Unlike in the past, no new entrants have made it into the top 100 and no companies with a value of more than $1bn enter the table this year, in contrast with 10 last year. The new entrants come from all parts of the continent, although just four are based in North Africa.

The highest ranked new entrant is Econet Wireless Zimbabwe with a market value of $677m. The company, which is the biggest mobile operator in the country by number of subscribers, announced in March that it now had more than 1m users of its EcoCash mobile banking service. It intends to expand its financial operations and aims to purchase a 49% stake in TN Bank, which is also involved in the EcoCash project, for $20m. It has already taken over internet service provider ZOL.

South African transport firm Super Group is the second-highest ranked of the new entrants, with a market capitalisation of $476m. Income for the second half of 2011 increased by 23% to R4.6bn ($560m), while the company’s operating profit rose 36% to R405m ($52.8m) for the same period. Chief executive Peter Mountford said that the results were mainly due to the “satisfactory performance” of the South African supply chain business “and the strong improvement in operating margins reflected by African logistics”.

As in the higher reaches of the table, beer and other drinks companies such as Nigerian Bottling Company, Namibian Breweries and Tanzania Breweries feature among the new entrants. Namibian Breweries has announced that it is benefiting from lower malted barley prices and its expansion into other markets.
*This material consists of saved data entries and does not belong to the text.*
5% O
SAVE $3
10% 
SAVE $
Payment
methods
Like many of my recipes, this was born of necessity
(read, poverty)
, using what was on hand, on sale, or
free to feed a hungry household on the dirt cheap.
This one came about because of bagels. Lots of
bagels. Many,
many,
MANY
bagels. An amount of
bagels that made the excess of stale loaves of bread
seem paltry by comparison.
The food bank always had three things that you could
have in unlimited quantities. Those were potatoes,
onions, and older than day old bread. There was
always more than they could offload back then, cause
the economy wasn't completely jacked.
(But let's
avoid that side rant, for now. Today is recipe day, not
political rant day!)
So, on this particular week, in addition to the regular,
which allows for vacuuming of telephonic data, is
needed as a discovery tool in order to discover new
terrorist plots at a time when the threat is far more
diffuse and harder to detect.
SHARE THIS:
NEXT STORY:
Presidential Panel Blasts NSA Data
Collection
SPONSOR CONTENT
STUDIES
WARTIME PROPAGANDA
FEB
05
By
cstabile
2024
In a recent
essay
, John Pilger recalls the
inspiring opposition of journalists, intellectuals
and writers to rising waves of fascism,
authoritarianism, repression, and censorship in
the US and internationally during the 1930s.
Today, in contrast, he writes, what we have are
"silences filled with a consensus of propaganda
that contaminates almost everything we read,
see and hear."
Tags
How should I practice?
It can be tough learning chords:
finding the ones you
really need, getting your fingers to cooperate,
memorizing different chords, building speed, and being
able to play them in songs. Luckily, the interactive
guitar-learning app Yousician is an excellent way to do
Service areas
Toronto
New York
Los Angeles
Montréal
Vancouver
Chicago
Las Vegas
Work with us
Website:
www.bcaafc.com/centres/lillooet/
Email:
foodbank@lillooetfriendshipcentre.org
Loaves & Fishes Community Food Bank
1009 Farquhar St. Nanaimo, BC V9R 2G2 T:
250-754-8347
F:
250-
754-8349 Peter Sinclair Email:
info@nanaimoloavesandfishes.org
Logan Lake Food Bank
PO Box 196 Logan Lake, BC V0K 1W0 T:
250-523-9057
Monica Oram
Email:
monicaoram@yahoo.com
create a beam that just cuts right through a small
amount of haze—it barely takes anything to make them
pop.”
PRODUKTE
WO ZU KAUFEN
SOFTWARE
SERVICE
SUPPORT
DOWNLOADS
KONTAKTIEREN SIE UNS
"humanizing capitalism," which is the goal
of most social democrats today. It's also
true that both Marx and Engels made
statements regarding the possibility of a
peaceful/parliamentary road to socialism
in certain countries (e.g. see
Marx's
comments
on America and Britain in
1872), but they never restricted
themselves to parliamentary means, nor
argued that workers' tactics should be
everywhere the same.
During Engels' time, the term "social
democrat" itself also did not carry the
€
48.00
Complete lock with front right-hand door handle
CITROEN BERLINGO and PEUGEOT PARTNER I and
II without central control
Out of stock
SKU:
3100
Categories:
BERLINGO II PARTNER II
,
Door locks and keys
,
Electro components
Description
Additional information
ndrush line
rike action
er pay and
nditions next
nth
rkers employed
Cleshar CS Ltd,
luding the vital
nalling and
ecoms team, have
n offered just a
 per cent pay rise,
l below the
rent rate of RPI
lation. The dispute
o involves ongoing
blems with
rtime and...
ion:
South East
Much of the company’s output is now exported to South Africa and Botswana, despite the introduction of a 40% alcohol tax by the government of Botswana.
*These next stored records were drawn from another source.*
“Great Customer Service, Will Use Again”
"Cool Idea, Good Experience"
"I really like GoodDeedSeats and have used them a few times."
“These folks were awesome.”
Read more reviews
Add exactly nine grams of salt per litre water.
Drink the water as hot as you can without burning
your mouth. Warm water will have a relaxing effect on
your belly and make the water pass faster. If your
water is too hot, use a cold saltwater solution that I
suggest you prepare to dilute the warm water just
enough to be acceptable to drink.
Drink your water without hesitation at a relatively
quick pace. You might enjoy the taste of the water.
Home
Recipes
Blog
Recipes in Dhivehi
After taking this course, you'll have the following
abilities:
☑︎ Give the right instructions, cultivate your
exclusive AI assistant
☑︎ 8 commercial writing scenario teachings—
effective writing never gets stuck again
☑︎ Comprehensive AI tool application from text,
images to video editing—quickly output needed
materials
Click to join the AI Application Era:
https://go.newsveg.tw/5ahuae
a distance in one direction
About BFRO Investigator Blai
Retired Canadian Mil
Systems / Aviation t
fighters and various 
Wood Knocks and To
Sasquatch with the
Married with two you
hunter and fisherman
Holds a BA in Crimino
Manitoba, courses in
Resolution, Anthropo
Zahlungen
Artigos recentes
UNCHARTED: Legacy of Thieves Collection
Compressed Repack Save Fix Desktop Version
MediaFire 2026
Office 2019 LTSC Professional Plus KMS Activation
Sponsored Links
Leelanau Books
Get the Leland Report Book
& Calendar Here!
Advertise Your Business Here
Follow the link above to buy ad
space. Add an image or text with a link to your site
Zambia’s Chilanga Cement also enters our table in 215th position. It was the first company to be listed on the Lusaka Stock Exchange in 1995, after a complicated history in which it has twice been privatised and twice state owned.

Its two factories, in Chilanga and Ndola, serve the country’s copper industry and also export cement to Malawi, Tanzania and Zimbabwe. However, the firm faces growing competition, including from Nigeria’s Dangote Cement, which is developing its own cement plant in Zambia.

Tanzania Portland Cement Company, which ranks as the 239th biggest company in Africa, is one of Tanzania’s business success stories. It is majority owned by German firm Heidelberg Cement and its plant near Dar es Salaam already supplies 40% of domestic requirements, while investment of $100m should increase production capacity to 1.2m tonnes a year. The chairman of Heidelberg Cement, Bernd Scheifele, commented: “This investment is another important step in our strategy to further expand in growth countries.”